Stored items:
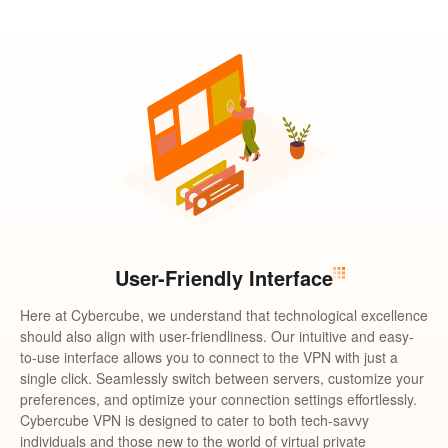
User-Friendly Interface
Here at Cybercube, we understand that technological excellence
should also align with user-friendliness. Our intuitive and easy-
to-use interface allows you to connect to the VPN with just a
single click. Seamlessly switch between servers, customize your
preferences, and optimize your connection settings effortlessly.
Cybercube VPN is designed to cater to both tech-savvy
individuals and those new to the world of virtual private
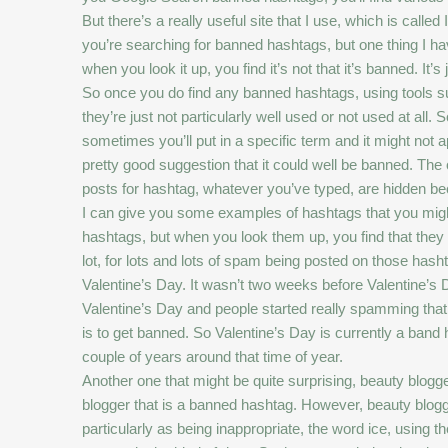
But there’s a really useful site that I use, which is calle
you’re searching for banned hashtags, but one thing I hav
when you look it up, you find it’s not that it’s banned. It’
So once you do find any banned hashtags, using tools s
they’re just not particularly well used or not used at all
sometimes you’ll put in a specific term and it might not ap
pretty good suggestion that it could well be banned. The 
posts for hashtag, whatever you’ve typed, are hidden 
I can give you some examples of hashtags that you migh
hashtags, but when you look them up, you find that they a
lot, for lots and lots of spam being posted on those ha
Valentine’s Day. It wasn’t two weeks before Valentine’s D
Valentine’s Day and people started really spamming that 
is to get banned. So Valentine’s Day is currently a ba
couple of years around that time of year.
Another one that might be quite surprising, beauty blogge
blogger that is a banned hashtag. However, beauty blogger
particularly as being inappropriate, the word ice, using t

▸ WORK REQUEST
Tell how many lines above contain the word "particularly". Nothing but the number is needed.

▸ RESPONSE TO THE EXERCISE
2